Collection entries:
====================

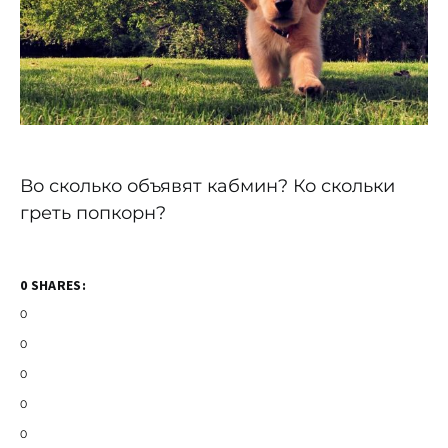
Во сколько объявят кабмин? Ко скольки
греть попкорн?
0 SHARES:
0
0
0
0
0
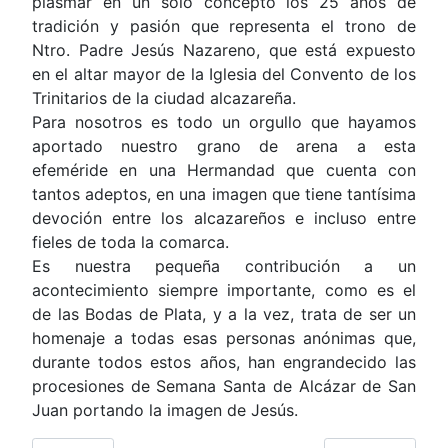
plasmar en un solo concepto los 25 años de
tradición y pasión que representa el trono de
Ntro. Padre Jesús Nazareno, que está expuesto
en el altar mayor de la Iglesia del Convento de los
Trinitarios de la ciudad alcazareña.
Para nosotros es todo un orgullo que hayamos
aportado nuestro grano de arena a esta
efeméride en una Hermandad que cuenta con
tantos adeptos, en una imagen que tiene tantísima
devoción entre los alcazareños e incluso entre
fieles de toda la comarca.
Es nuestra pequeña contribución a un
acontecimiento siempre importante, como es el
de las Bodas de Plata, y a la vez, trata de ser un
homenaje a todas esas personas anónimas que,
durante todos estos años, han engrandecido las
procesiones de Semana Santa de Alcázar de San
Juan portando la imagen de Jesús.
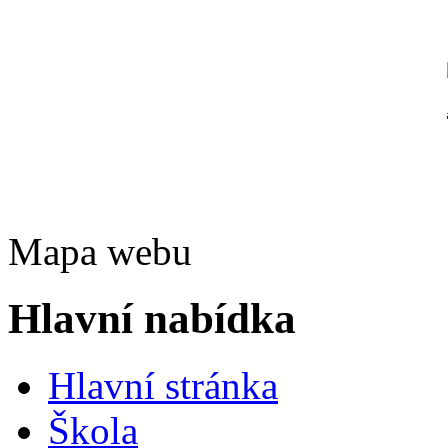
Mapa webu
Hlavní nabídka
Hlavní stránka
Škola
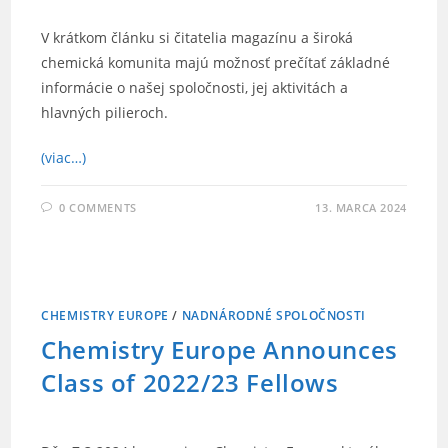
V krátkom článku si čitatelia magazínu a široká
chemická komunita majú možnosť prečítať základné
informácie o našej spoločnosti, jej aktivitách a
hlavných pilieroch.
(viac…)
0 COMMENTS
13. MARCA 2024
CHEMISTRY EUROPE
/
NADNÁRODNÉ SPOLOČNOSTI
Chemistry Europe Announces
Class of 2022/23 Fellows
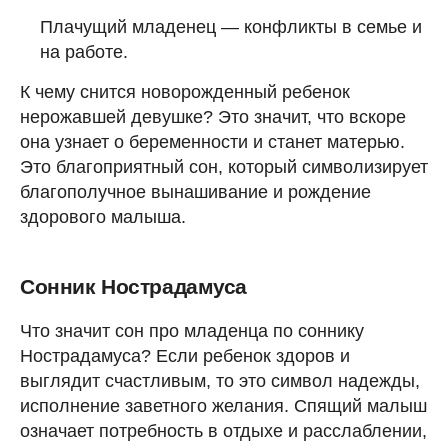
Плачущий младенец — конфликты в семье и
на работе.
К чему снится новорожденный ребенок
нерожавшей девушке? Это значит, что вскоре
она узнает о беременности и станет матерью.
Это благоприятный сон, который символизирует
благополучное вынашивание и рождение
здорового малыша.
Сонник Нострадамуса
Что значит сон про младенца по соннику
Нострадамуса? Если ребенок здоров и
выглядит счастливым, то это символ надежды,
исполнение заветного желания. Спящий малыш
означает потребность в отдыхе и расслаблении,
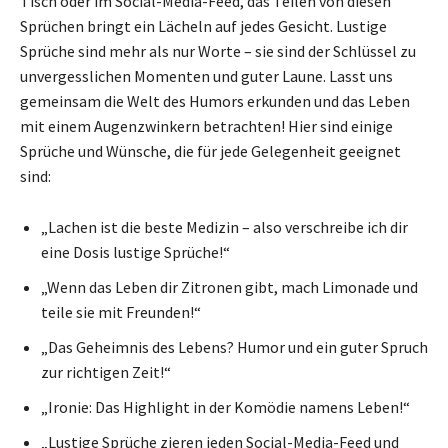
Tisch oder im Social-Media-Feed, das Teilen von diesen
Sprüchen bringt ein Lächeln auf jedes Gesicht. Lustige
Sprüche sind mehr als nur Worte – sie sind der Schlüssel zu
unvergesslichen Momenten und guter Laune. Lasst uns
gemeinsam die Welt des Humors erkunden und das Leben
mit einem Augenzwinkern betrachten! Hier sind einige
Sprüche und Wünsche, die für jede Gelegenheit geeignet
sind:
„Lachen ist die beste Medizin – also verschreibe ich dir
eine Dosis lustige Sprüche!“
„Wenn das Leben dir Zitronen gibt, mach Limonade und
teile sie mit Freunden!“
„Das Geheimnis des Lebens? Humor und ein guter Spruch
zur richtigen Zeit!“
„Ironie: Das Highlight in der Komödie namens Leben!“
„Lustige Sprüche zieren jeden Social-Media-Feed und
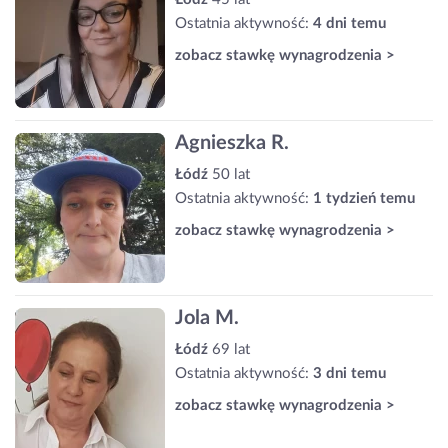
Ostatnia aktywność:
4 dni temu
zobacz stawkę wynagrodzenia >
Agnieszka R.
Łódź
50 lat
Ostatnia aktywność:
1 tydzień temu
zobacz stawkę wynagrodzenia >
Jola M.
Łódź
69 lat
Ostatnia aktywność:
3 dni temu
zobacz stawkę wynagrodzenia >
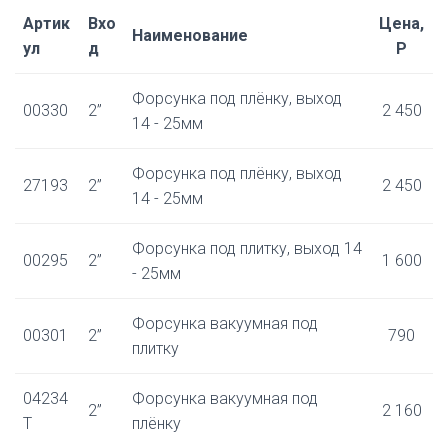
Артик
Вхо
Цена,
Наименование
ул
д
Р
Форсунка под плёнку, выход
00330
2”
2 450
14 - 25мм
Форсунка под плёнку, выход
27193
2”
2 450
14 - 25мм
Форсунка под плитку, выход 14
00295
2”
1 600
- 25мм
Форсунка вакуумная под
00301
2”
790
плитку
04234
Форсунка вакуумная под
2”
2 160
Т
плёнку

====================

- **WHAT NEEDS TO BE DONE**
Report every line of the records that contains the word "años".

- **SOLUTION FOR THIS TASK**
plasmar en un solo concepto los 25 años de
durante todos estos años, han engrandecido las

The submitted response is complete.